Acetylcholine, bradykinin, opioids, and phenylephrine, but not adenosine, trigger preconditioning by generating free radicals and opening mitochondrial KATP channels

Abstract

It has been assumed that all Gi-coupled receptors trigger the protective action of preconditioning by means of an identical intracellular signaling pathway. To test this assumption, rabbit hearts were isolated and perfused with Krebs buffer. All hearts were subjected to a 30-minute coronary artery occlusion followed by 120 minutes of reperfusion. Risk area was measured with fluorescent particles and infarct size with triphenyltetrazolium chloride staining. Control hearts showed 29.1±2.8% infarction of the risk zone. A 5-minute infusion of acetylcholine (0.55 mmol/L) beginning 15 minutes before the 30-minute occlusion resulted in significant protection (9.2±2.7% infarction).

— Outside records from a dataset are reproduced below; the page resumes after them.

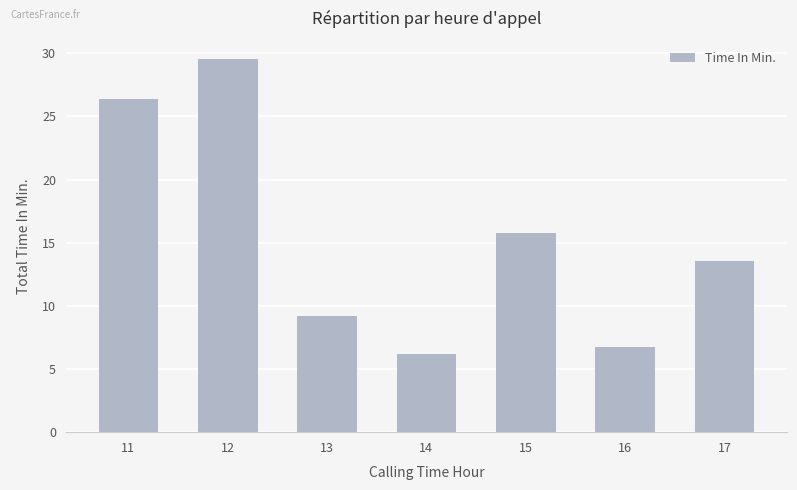

How many bars are there in total?

7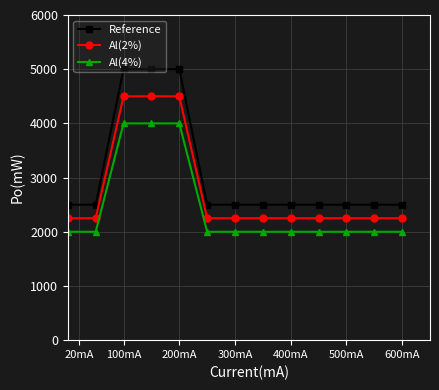

What are all the series names shown in the legend?

Reference, Al(2%), Al(4%)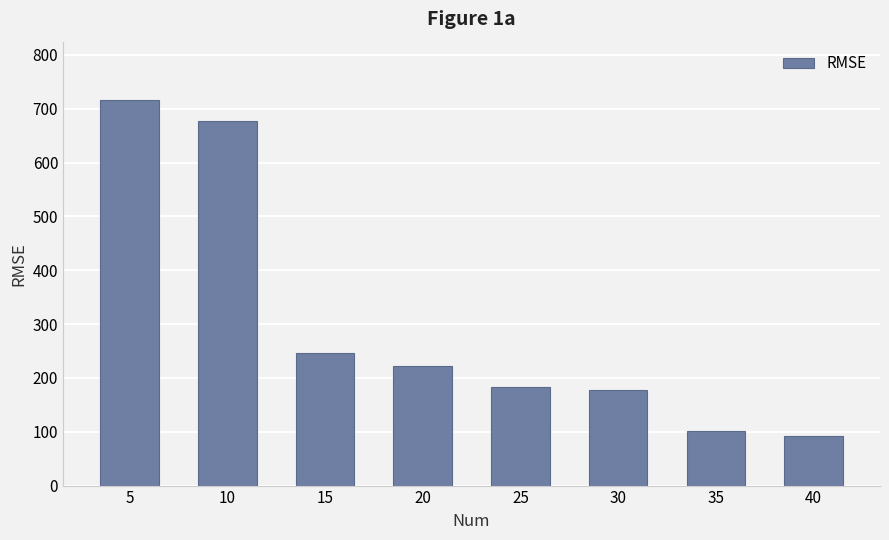

Reading left to right, what are all the values shown in this chart?

717	678	246	223	184	178	101	92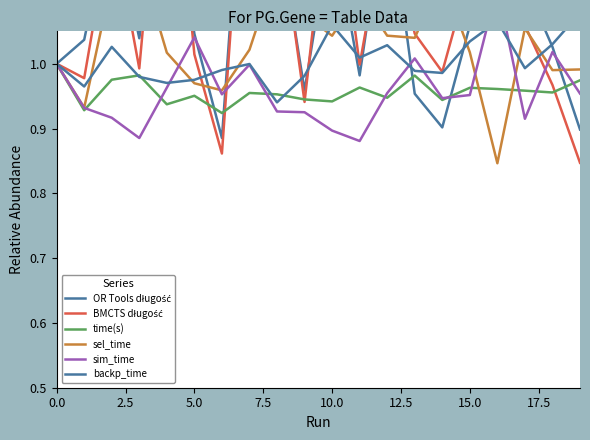

Count the number of data series in this chart.

6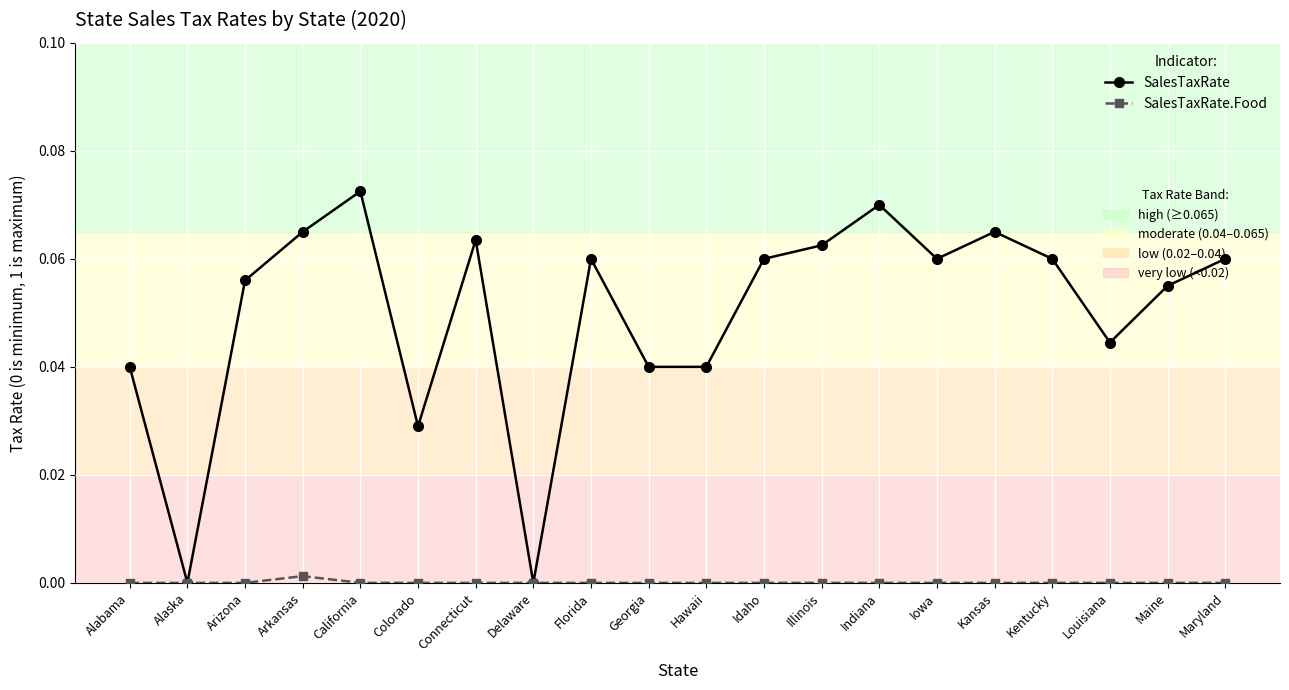

Which category has the highest value across all series?

California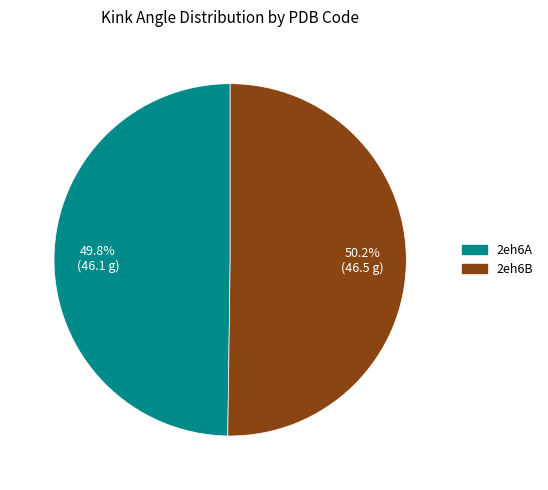

Approximately how many times larger is the value at 2eh6A compared to 2eh6B?

1.0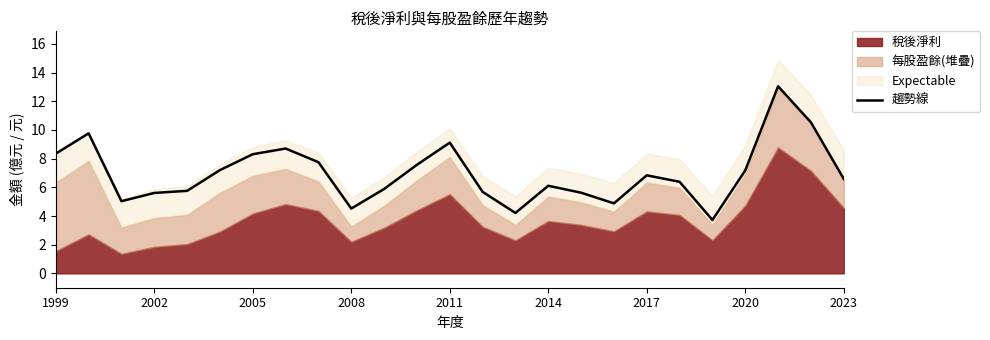

What is the highest value of the 趨勢線 series?

13.0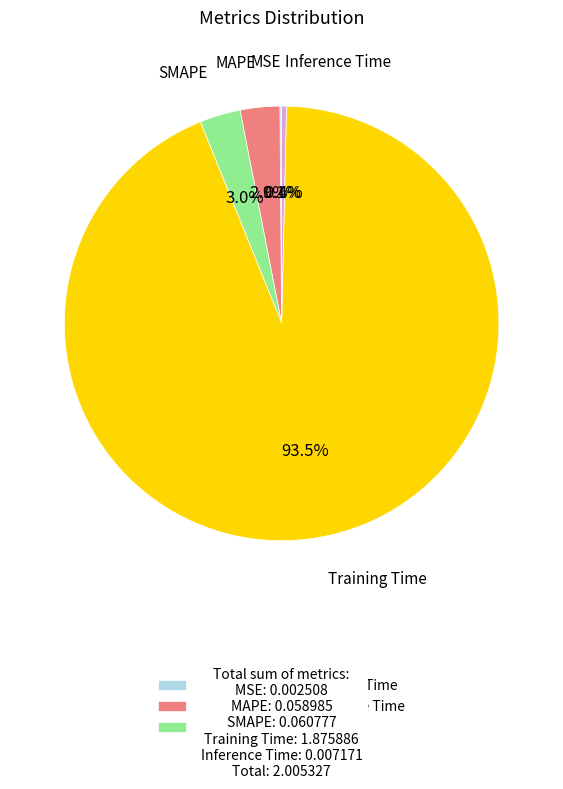

How much of the chart is everything except Inference Time?

99.6%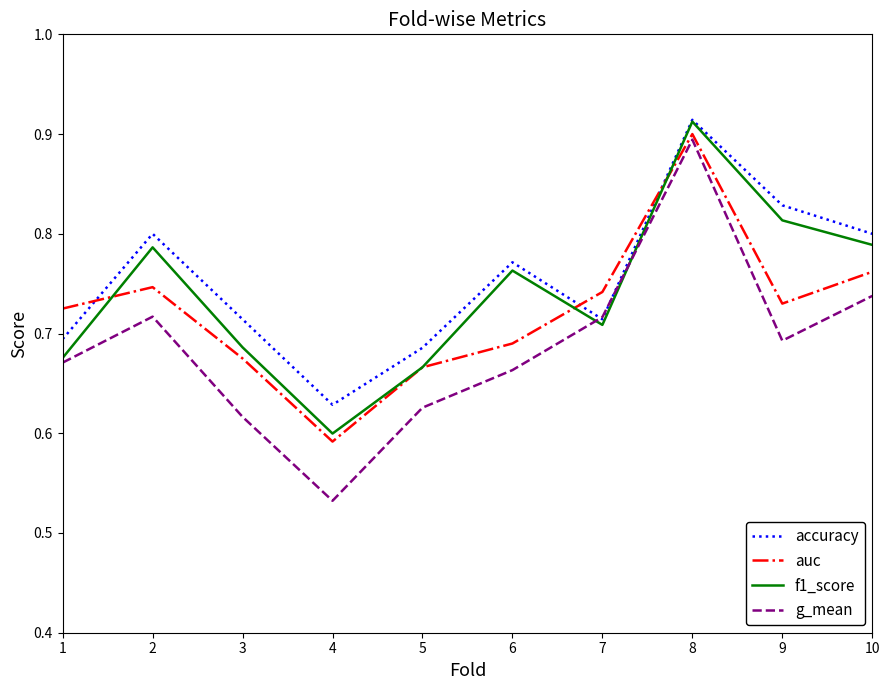

True or false: f1_score has more than 2 points higher than both neighbors.

True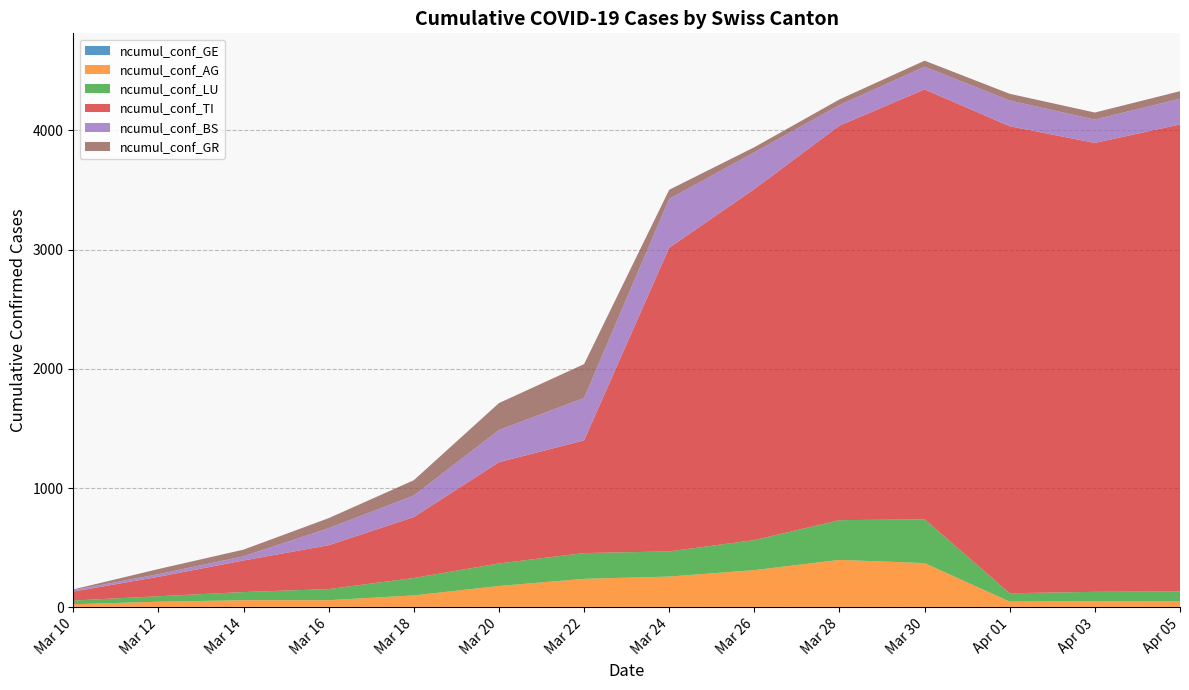

Reading left to right, what are all the values shown in this chart?

ncumul_conf_GE: 2020-03-10=4	2020-03-12=4	2020-03-14=4	2020-03-16=4	2020-03-18=4	2020-03-20=4	2020-03-22=4	2020-03-24=4	2020-03-26=4	2020-03-28=4	2020-03-30=4	2020-04-01=4	2020-04-03=4	2020-04-05=4
ncumul_conf_AG: 2020-03-10=22	2020-03-12=43	2020-03-14=56	2020-03-16=56	2020-03-18=96	2020-03-20=175	2020-03-22=235	2020-03-24=254	2020-03-26=308	2020-03-28=394	2020-03-30=367	2020-04-01=44	2020-04-03=47	2020-04-05=49
ncumul_conf_LU: 2020-03-10=31	2020-03-12=46	2020-03-14=68	2020-03-16=93	2020-03-18=146	2020-03-20=189	2020-03-22=216	2020-03-24=211	2020-03-26=252	2020-03-28=333	2020-03-30=367	2020-04-01=70	2020-04-03=79	2020-04-05=80
ncumul_conf_TI: 2020-03-10=75	2020-03-12=163	2020-03-14=265	2020-03-16=368	2020-03-18=511	2020-03-20=849	2020-03-22=945	2020-03-24=2547	2020-03-26=2944	2020-03-28=3309	2020-03-30=3606	2020-04-01=3917	2020-04-03=3765	2020-04-05=3917
ncumul_conf_BS: 2020-03-10=12	2020-03-12=22	2020-03-14=35	2020-03-16=143	2020-03-18=181	2020-03-20=270	2020-03-22=356	2020-03-24=410	2020-03-26=308	2020-03-28=173	2020-03-30=190	2020-04-01=216	2020-04-03=196	2020-04-05=216
ncumul_conf_GR: 2020-03-10=6	2020-03-12=43	2020-03-14=56	2020-03-16=84	2020-03-18=128	2020-03-20=226	2020-03-22=284	2020-03-24=76	2020-03-26=43	2020-03-28=47	2020-03-30=51	2020-04-01=56	2020-04-03=59	2020-04-05=63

This protection could be blocked by administration of 300 μmol/L N-2-mercaptopropionyl glycine (MPG), a free radical scavenger, or by 200 μmol/L 5-hydroxydecanoate (5-HD), a mitochondrial KATP antagonist, for 15 minutes beginning 5 minutes before the acetylcholine infusion (35.2±3.9% and 27.8±2.4% infarction, respectively). Similar protection was observed with other known triggers, ie, bradykinin (0.4 μmol/L), morphine (0.3 μmol/L), and phenylephrine (0.1 μmol/L), and in each case protection was completely abrogated by either MPG or 5-HD. In contrast, protection by adenosine or its analog N6-(2-phenylisopropyl) adenosine could not be blocked by either MPG or 5-HD. Therefore, whereas most of the tested agonists trigger protection by a pathway that requires opening of mitochondrial KATP channels and production of free radicals, the protective action of adenosine is not dependent on either of these steps. Hence, it cannot be assumed that all Gi-coupled receptors use the same signal transduction pathways to trigger preconditioning.